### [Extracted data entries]
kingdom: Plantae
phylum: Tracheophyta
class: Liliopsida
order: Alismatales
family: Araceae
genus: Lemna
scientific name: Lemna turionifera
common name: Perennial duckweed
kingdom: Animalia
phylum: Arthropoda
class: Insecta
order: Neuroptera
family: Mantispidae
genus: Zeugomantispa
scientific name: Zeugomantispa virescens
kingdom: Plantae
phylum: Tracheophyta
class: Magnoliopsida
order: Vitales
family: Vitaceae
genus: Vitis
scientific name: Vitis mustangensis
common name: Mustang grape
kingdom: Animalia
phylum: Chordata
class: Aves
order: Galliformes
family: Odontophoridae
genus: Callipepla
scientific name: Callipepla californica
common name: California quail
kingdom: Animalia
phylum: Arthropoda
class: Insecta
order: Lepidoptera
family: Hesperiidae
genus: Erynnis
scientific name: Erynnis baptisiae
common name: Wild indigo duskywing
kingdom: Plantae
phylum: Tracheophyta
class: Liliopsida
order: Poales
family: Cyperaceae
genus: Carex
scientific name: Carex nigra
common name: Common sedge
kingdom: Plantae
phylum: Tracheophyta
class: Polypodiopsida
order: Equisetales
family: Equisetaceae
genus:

### [STATED EXERCISE]
Reproduce every line of the data above verbatim, in its original order.

### [EXPECTED OUTPUT]
kingdom: Plantae
phylum: Tracheophyta
class: Liliopsida
order: Alismatales
family: Araceae
genus: Lemna
scientific name: Lemna turionifera
common name: Perennial duckweed
kingdom: Animalia
phylum: Arthropoda
class: Insecta
order: Neuroptera
family: Mantispidae
genus: Zeugomantispa
scientific name: Zeugomantispa virescens
kingdom: Plantae
phylum: Tracheophyta
class: Magnoliopsida
order: Vitales
family: Vitaceae
genus: Vitis
scientific name: Vitis mustangensis
common name: Mustang grape
kingdom: Animalia
phylum: Chordata
class: Aves
order: Galliformes
family: Odontophoridae
genus: Callipepla
scientific name: Callipepla californica
common name: California quail
kingdom: Animalia
phylum: Arthropoda
class: Insecta
order: Lepidoptera
family: Hesperiidae
genus: Erynnis
scientific name: Erynnis baptisiae
common name: Wild indigo duskywing
kingdom: Plantae
phylum: Tracheophyta
class: Liliopsida
order: Poales
family: Cyperaceae
genus: Carex
scientific name: Carex nigra
common name: Common sedge
kingdom: Plantae
phylum: Tracheophyta
class: Polypodiopsida
order: Equisetales
family: Equisetaceae
genus:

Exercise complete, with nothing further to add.